Только я знаю, что улиток было больше, неизмеримо больше. И что они не проникли, как утверждает Руфус, «в дыхательные пути извне», совсем напротив, они были там, внутри, вот почему в нашу последнюю встречу Линн жаловалась мне на желудок. Они были там, внутри, возможно – достаточно продолжительное время, и все это продолжительное время колония разрасталась. В конце концов им стало тесно, и они выбрались наружу, только и всего. Все, кроме последних двенадцати, оставшихся с Линн на тайной вечере в букинистическом.
Мне не хочется впутывать в это дело Анук, и потому я принимаю точку зрения хромого Руфуса, Анук может не волноваться, я никогда не предам ее.
Никогда.
И никогда не научусь относиться к садовым улиткам без содрогания.
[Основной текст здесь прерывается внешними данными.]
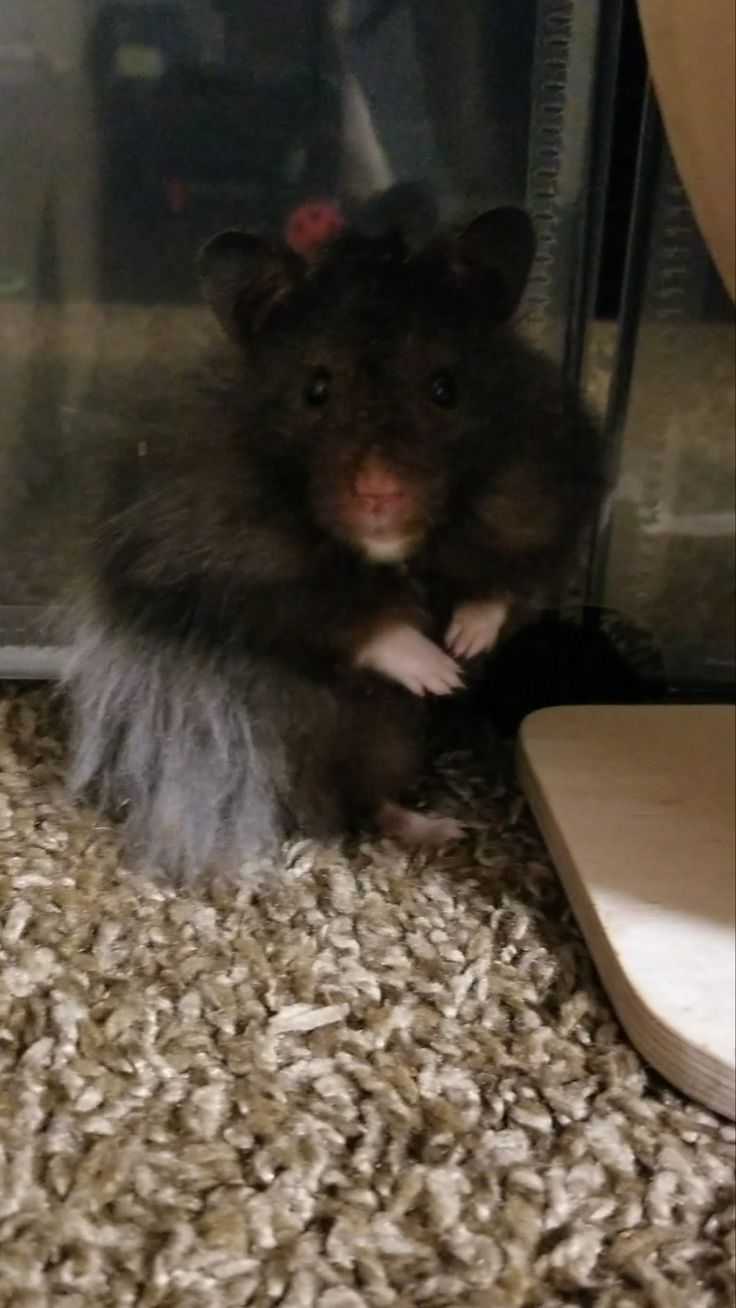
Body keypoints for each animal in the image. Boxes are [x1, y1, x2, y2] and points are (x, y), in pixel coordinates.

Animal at [63, 206, 603, 878]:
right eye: (315, 390)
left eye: (445, 389)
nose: (378, 492)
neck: (392, 555)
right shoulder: (237, 572)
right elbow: (357, 621)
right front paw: (438, 672)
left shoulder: (542, 511)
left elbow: (501, 590)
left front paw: (461, 645)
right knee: (348, 798)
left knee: (374, 796)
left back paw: (439, 826)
После смерти Линн ее убийцы никуда не исчезли, они просто перебрались во внутренний дворик с двумя клумбами папоротников и высохшей пинией. Если бы не агент по недвижимости, временами смахивающий на ненавистного мне Мишеля Пикколи, я бы даже не узнал о существовании дворика: слишком уж неприметна дверь подсобки, ведущая в него.
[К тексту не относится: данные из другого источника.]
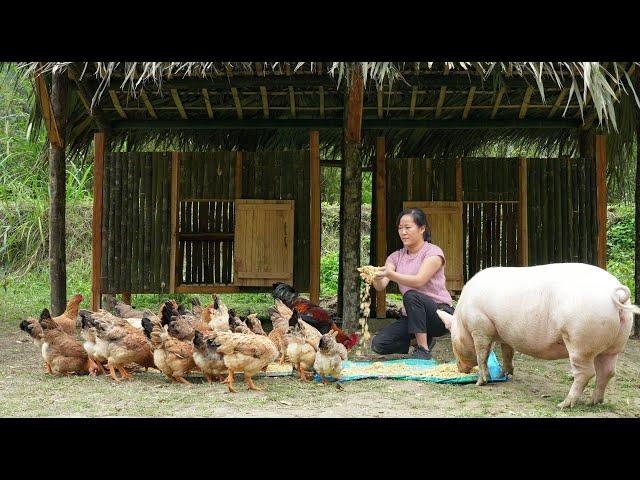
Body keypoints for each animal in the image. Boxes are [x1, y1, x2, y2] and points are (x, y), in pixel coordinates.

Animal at [436, 262, 640, 408]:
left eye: (453, 341)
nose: (459, 368)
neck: (462, 318)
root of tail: (617, 295)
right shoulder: (504, 334)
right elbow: (507, 352)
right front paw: (504, 374)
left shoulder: (480, 326)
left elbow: (482, 354)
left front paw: (480, 382)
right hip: (614, 345)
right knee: (607, 371)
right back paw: (593, 402)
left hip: (579, 341)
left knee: (586, 373)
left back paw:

Странно, но улитки живут только в одной клумбе, хотя другая ничем от нее не отличается, папоротники на обеих выглядят близнецами, кому, как не мне, судить об этом, бедному сиамскому братцу. Так же странен мой почти мистический страх перед этими склизкими тварями, и они, и я знали Линн, и они, и я были достаточно близки с ней. Вопрос лишь в том, что именно помнят улитки.
Память-то у всех разная.
Я провожу во внутреннем дворике букинистического все свободное время, я все еще надеюсь, что крапивники прилетят. Свободного времени не так уж много, хотя работа над «Kothbiro» давно завершена «Kothbiro» – аромат, воскрешающий в памяти чувственность африканских саванн. Тягучий и страстный, как любовь, внезапно вспыхнувшая к незнакомцу, с которым вы совершаете перелет через континент. Романтичный и соблазнительный, как усыпанная крупными звездами южная ночь. Аромат-приключение, который невозможно забыть. «Kothbiro» – секретное оружие современной женщины, независимой, многогранной и свободной от предрассудков», рекламный текст принадлежит Мари-Кристин, не особо церемонящийся со словами Маджонг назвал его «зовом бритого лобка».